It sounds like Windows Resource Protection is blocking the changes to the
protected system files.

You will need to take ownership of the files left in order to be able to
edit their permissions. To do that, click advanced on the security
properties page, click the owner tab, click edit, select administrators, (do
NOT check the box next to replace owner on subcontainers and objects if it
is there), and then keep clicking ok until all the properties windows are
gone. Re-open the security properties screen, and you should now be able to
remove the permission.

Ideally, you should change the ownership back to the owner that was there
before, once you are done changing permissions (unless of course the owner
was the unknown account). To reference the trustedinstaller user, you must
use "nt service\trustedinstaller" for the user name.

I would point out too that this extra permission is harmless, it sounds like
it's just a side effect of the way they imaged the recovery CD, though
there's nothing wrong with removing the permission, as long as you keep the
rest of the security settings intact (including the inheritance structure).

* _EXERCISES TO COMPLETE_
(1) In the file-permissions reply, what user name must be entered to reference the trustedinstaller user?
(2) Using the file-permissions reply, mark each statement yes or no and quote the deciding words: (a) When taking ownership, the box next to replace owner on subcontainers and objects should be checked. (b) The extra permission is described as harmless. (c) Ownership should be returned to the previous owner even if that owner was the unknown account.

(Data items)
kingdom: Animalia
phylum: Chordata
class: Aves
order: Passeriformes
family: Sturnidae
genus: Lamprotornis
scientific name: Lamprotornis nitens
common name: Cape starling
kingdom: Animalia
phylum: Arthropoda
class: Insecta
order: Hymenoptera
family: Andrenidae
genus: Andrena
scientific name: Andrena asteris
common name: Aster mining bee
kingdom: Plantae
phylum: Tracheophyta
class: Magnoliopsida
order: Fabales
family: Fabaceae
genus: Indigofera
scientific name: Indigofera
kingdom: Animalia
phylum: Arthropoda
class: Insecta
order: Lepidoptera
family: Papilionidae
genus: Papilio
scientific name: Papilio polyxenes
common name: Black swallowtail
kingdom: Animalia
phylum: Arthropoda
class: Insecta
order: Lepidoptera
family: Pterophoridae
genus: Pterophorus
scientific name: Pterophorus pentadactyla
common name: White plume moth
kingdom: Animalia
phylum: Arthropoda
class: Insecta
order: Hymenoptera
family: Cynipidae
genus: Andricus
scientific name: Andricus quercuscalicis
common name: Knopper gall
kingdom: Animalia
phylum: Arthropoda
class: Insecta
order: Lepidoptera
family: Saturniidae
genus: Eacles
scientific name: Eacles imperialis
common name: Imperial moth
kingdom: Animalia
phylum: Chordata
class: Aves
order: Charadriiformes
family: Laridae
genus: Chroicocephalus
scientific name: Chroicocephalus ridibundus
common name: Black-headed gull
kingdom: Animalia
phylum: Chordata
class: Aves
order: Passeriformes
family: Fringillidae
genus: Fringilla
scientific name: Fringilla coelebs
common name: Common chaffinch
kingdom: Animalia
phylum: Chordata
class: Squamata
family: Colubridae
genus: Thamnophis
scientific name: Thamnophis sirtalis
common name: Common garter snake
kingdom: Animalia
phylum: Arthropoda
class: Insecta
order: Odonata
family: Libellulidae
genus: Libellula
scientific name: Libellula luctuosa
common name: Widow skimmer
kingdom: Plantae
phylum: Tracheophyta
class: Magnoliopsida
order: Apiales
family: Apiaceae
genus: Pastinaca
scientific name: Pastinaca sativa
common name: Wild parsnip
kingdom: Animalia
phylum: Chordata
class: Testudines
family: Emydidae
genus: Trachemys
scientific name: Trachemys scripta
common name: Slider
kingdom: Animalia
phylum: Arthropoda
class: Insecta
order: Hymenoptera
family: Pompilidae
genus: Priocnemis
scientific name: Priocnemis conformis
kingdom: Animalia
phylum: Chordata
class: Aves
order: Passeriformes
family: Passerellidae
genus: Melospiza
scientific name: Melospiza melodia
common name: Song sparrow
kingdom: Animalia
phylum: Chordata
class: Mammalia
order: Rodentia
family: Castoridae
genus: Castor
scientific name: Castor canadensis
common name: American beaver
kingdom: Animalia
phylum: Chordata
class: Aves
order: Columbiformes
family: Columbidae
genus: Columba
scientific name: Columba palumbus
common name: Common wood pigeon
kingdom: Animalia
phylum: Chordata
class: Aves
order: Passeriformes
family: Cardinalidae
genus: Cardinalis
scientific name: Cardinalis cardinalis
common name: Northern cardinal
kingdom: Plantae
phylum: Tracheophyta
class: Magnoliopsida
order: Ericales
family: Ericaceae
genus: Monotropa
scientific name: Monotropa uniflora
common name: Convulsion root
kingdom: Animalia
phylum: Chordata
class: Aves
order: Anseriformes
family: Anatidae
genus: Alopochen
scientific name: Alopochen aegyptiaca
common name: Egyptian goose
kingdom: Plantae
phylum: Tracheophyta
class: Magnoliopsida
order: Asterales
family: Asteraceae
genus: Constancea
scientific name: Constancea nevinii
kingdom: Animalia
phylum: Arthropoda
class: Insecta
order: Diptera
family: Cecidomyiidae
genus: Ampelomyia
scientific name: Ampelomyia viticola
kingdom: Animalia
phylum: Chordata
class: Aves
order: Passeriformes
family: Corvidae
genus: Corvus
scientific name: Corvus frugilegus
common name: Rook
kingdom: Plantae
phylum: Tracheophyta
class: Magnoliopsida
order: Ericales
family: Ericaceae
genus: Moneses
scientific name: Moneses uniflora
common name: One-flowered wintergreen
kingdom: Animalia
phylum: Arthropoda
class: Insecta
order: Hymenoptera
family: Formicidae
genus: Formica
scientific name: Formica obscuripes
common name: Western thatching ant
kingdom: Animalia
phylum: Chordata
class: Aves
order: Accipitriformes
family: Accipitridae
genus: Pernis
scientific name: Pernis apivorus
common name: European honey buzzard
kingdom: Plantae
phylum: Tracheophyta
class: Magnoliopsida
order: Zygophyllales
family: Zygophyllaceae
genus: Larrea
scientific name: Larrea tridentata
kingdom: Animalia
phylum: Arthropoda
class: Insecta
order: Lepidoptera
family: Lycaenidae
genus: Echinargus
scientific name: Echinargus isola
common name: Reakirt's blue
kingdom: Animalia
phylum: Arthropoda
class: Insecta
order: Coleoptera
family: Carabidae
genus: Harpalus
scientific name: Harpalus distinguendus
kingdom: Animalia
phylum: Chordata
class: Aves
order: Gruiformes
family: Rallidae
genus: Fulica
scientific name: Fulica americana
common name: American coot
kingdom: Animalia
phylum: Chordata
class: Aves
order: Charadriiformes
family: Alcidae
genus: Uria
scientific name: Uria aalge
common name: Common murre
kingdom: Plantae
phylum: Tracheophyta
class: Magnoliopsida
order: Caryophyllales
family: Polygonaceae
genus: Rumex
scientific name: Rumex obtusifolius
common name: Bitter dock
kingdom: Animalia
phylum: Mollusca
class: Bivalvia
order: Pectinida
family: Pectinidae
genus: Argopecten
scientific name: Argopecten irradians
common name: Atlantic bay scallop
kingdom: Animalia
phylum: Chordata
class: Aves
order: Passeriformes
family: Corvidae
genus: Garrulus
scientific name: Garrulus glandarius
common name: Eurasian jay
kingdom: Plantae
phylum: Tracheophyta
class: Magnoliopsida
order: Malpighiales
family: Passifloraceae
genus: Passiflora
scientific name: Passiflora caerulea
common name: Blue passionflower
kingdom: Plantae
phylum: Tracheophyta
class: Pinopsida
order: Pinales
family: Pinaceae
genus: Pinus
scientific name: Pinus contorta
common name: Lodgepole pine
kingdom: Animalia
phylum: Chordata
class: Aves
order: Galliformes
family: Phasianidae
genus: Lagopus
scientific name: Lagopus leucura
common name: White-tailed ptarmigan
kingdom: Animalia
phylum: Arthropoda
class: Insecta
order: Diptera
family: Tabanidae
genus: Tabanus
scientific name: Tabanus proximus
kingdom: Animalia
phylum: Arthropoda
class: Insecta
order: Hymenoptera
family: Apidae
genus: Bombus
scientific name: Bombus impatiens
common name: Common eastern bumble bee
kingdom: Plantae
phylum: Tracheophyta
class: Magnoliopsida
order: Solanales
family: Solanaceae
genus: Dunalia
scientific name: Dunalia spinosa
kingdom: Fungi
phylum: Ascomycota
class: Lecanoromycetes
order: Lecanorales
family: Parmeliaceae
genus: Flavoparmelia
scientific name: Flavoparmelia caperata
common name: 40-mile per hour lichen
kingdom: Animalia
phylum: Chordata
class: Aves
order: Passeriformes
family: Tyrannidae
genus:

* _ANSWERS_
(1) "nt service\trustedinstaller"

(2)
(a) No: "do NOT check the box next to replace owner on subcontainers and objects if it is there"
(b) Yes: "this extra permission is harmless"
(c) No: "unless of course the owner was the unknown account"